• _Exercise_: In the material below, find how many lines contain the string "middle". Write only that number.

• _Records shown_:
+ + +

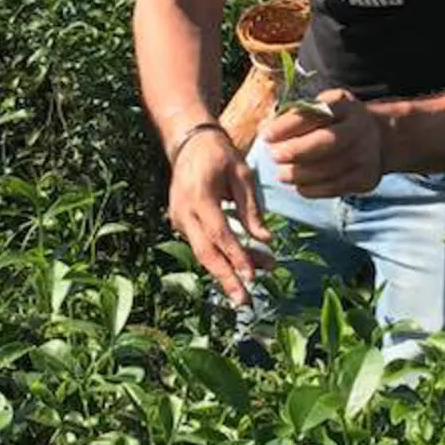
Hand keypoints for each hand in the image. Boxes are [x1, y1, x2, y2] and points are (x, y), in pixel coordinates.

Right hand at [167, 127, 272, 307]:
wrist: (189, 143)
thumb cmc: (219, 155)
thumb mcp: (242, 175)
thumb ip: (252, 209)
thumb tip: (266, 240)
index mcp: (199, 196)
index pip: (219, 233)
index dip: (236, 256)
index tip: (252, 276)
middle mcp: (184, 212)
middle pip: (205, 252)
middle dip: (225, 278)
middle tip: (243, 301)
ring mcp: (179, 219)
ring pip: (203, 252)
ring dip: (227, 270)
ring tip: (252, 284)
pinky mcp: (181, 223)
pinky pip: (201, 245)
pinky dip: (221, 256)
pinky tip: (244, 265)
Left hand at [261, 89, 384, 198]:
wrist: (378, 139)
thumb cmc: (337, 122)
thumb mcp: (324, 107)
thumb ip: (298, 114)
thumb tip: (265, 130)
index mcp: (345, 106)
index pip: (316, 113)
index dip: (289, 125)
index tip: (267, 135)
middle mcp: (360, 128)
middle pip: (327, 142)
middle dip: (297, 150)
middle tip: (274, 156)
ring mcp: (366, 155)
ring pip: (330, 169)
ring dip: (300, 174)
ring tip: (281, 175)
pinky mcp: (366, 179)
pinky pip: (335, 188)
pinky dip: (313, 189)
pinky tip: (299, 185)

+ + +

• _Reply to the exercise_: 8